Apesar da guerra, Tel Aviv ainda está bem abastecida de comida e remédios. Quando a gente fala em protocolos de segurança, cada cidade segue regras específicas: quanto mais perto da Faixa de Gaza, mais restrições são impostas aos moradores. “As regras que a gente tem aqui em Tel Aviv são as de ir para o bunker sempre que toca a sirene e não fazer nenhum tipo de evento”, relata ela.

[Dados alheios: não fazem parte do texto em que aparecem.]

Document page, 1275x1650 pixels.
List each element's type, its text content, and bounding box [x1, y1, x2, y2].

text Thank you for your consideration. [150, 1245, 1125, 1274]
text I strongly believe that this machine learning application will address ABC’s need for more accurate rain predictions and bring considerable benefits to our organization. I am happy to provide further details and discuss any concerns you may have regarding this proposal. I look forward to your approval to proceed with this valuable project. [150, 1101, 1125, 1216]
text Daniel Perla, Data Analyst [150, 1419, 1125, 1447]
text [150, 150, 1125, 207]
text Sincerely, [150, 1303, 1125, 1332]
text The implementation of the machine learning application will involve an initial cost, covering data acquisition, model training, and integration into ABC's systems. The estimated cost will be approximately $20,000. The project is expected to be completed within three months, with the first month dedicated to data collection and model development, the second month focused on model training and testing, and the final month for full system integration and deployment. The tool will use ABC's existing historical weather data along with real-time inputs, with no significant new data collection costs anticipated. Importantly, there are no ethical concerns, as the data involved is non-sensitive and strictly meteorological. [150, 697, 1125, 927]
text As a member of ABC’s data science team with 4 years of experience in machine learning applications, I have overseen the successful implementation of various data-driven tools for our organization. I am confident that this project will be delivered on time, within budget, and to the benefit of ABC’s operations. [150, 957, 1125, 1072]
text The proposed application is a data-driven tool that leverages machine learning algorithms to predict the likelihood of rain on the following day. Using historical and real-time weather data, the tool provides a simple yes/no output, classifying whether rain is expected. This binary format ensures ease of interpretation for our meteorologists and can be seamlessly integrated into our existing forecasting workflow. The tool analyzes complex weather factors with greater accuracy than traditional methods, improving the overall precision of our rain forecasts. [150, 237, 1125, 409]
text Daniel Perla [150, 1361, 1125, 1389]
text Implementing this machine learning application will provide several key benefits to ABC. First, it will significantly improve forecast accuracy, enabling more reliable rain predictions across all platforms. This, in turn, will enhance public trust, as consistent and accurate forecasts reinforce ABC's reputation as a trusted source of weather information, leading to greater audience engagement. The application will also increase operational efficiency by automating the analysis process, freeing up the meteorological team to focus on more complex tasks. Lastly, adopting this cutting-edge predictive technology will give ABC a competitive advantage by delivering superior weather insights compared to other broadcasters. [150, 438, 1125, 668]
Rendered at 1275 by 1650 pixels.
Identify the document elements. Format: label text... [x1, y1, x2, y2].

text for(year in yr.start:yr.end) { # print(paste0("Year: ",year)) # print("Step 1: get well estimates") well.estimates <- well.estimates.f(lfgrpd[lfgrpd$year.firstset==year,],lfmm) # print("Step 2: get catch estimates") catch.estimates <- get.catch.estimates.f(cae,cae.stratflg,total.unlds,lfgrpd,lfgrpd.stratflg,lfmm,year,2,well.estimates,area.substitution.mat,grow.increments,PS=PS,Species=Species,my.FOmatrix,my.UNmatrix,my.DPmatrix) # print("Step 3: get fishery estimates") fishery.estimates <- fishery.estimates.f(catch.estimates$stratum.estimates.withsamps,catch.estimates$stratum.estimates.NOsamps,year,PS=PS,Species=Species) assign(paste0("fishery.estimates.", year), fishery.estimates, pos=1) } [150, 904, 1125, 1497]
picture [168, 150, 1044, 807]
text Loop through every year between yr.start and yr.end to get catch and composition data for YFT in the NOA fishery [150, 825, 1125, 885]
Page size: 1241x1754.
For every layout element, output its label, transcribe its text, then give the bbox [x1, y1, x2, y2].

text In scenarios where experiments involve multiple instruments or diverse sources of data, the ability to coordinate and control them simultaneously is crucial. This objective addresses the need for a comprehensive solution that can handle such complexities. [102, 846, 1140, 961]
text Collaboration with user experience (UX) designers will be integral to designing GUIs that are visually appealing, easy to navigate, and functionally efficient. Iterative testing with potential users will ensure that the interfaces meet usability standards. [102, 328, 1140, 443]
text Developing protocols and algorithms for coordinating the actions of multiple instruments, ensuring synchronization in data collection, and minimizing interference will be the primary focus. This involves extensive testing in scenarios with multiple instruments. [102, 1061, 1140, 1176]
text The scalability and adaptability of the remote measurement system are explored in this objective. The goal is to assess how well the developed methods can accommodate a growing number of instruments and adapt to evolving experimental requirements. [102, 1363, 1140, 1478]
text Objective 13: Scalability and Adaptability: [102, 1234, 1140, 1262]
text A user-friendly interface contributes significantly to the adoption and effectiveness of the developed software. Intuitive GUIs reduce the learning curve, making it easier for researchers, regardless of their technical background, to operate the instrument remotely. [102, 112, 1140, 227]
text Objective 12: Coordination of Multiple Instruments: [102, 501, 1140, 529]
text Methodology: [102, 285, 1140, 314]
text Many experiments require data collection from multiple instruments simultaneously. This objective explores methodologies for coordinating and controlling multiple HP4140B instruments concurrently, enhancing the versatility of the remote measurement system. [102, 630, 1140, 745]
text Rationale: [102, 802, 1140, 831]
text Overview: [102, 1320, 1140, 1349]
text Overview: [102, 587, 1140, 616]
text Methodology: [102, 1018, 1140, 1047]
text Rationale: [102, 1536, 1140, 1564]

Hoje, em 2023, esse conflito completa 76 anos, e está mais letal do que nunca. Os ataques deste mês, como indica o professor Neuton Neto, foram os que mais vitimaram israelenses desde 1947, e os atentados de Israel à Gaza foram classificados pela ONU como graves violações aos Direitos Humanos. “Também é válido ressaltar que, devido aos conflitos recorrentes, 47% da população de Gaza é formada por pessoas com menos de 17 anos. A menos que haja uma resolução rápida dos conflitos, a tendência é que a escalada da violência seja maior”.
"Devido aos conflitos recorrentes, 47% da população de Gaza são de pessoas com menos de 17 anos", diz o professor Neuton Neto. | Foto: Pixabay / Imagem feita por fotógrafo na Faixa de Gaza
E o risco dessa guerra se tornar um combate em nível regional, com a entrada de outros países, é real. Neuton Neto explica: “O Hezbollah [organização política e paramilitar fundamentalista islâmica] está se preparando na fronteira do Líbano, e o Irã pode estar se preparando para atacar também. Do lado israelense, uma frota dos Estados Unidos foi deslocada para o Mar Mediterrâneo, para dar suporte. Há uma chance real de uma escalada no conflito”.
A guerra já chegou a uma casa em Abrantes, na Região Metropolitana de Salvador, a 9.214 km de Tel Aviv. Não tem sirene, não tem bomba, e não tem bunker, mas tem muito, muito medo. Desde quando tudo começou, a família de Katharyne pede para ela voltar, mas ela os tranquiliza e reafirma: enquanto for “tolerável” permanecer na cidade em que ela escolheu morar, ela fica.
“Minha família no Brasil está muito apreensiva, ansiosa. Todo mundo quer que eu volte. Mas, não me sinto confortável de ir embora assim, abandonar tudo. Tem pessoas aqui que eu amo. Eu me sentiria meio egoísta de abandonar tudo porque eu posso, e deixar as pessoas que eu amo aqui. Não conseguiria ficar bem. Enquanto a situação estiver tolerável, a gente vai ficar por aqui. Mas, a gente conversou que se as coisas pioraram, a gente vai pensar em ir para outro lugar”.